Nearly all (2/3) the carbs are soluble fibre and can therefore be deducted from the total carbs to give a " net carb" value. Dropping a pint 6-7g of carbs max!

I'll be brewing a lot lager and pale ale.

#### ajdelange

##### Supporting Member
HBT Supporter
I can't help you with the fraction of the residual carbs which are 'good' and which aren't but I guess you have a number from Charley for that. You can estimate the amount of carbs in a beer from the real degree of fermentation (RDF) which the yeast supplier should be able to give you. Or you can WAG it from the apparent degree of attenuation (ADF) which the yeast suppliers aways give. RDF seems to be 10 - 15% less than ADF. Thus if you see ADF of 75% the RDF may be about 60%. Of course you can determine RDF yourself. Measure out 100 mL of beer as accurately as you can, transfer it quantititatively to a beaker and then evaporate it down to 1/3 its original volume. You can do this gently (water bath) or by boiling. Now make back up to the original volume 100 mL with DI water and measure the SG. Convert the SG to Plato. That's the number of grams of extract per 100 grams of the reconstituted beer. Multiply the volume of reconstituted beer (100) mL by 0.998203*SG which is the density of the reconstituted sample to get the mass of the reconstituted beer, 100*0.998203*SG. As the Plato value corresponding to SG is the grams of extract in 100 grams of reconstituted beer you have 100*Plato*0.998203*SG/100 grams of extract in the beaker before you. That came from 100*0.9982038*SG_u (in which SG_u is the specific gravity of the untreated beer sample) grams of beer so the grams of extract per gram of beer is
(100*Plato*0.998203*SG/100)/100*0.9982038*SG_u = Plato*(SG/SG_u)/100 . The grams of extract in the untreated beer per 100 grams of unfinished beer is thus Plato*(SG/SG_u). This is the true extract (TE) of the beer and the RDF is then (OE - TE)/OE.

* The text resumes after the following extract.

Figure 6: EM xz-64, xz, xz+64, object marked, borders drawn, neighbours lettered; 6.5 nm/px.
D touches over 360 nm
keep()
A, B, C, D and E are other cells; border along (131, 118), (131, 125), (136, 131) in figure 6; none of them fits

The TE is the grams of extract in 100 grams of the beer. 100 grams of the beer is 100/(SG_u*.998302) ml of beer so Plato*(SG/SG_u)/100/(SG_u*.998302)= Plato*(SG/SG_u)*(SG_u*.998302)/100 = Plato*SG*.998203 is the number of grams of extract in 100 mL of beer. You can apply Charly's fraction in order to determine how much of this is of which type. You should knock of a wee bit (fraction of a percent) for ash (minerals).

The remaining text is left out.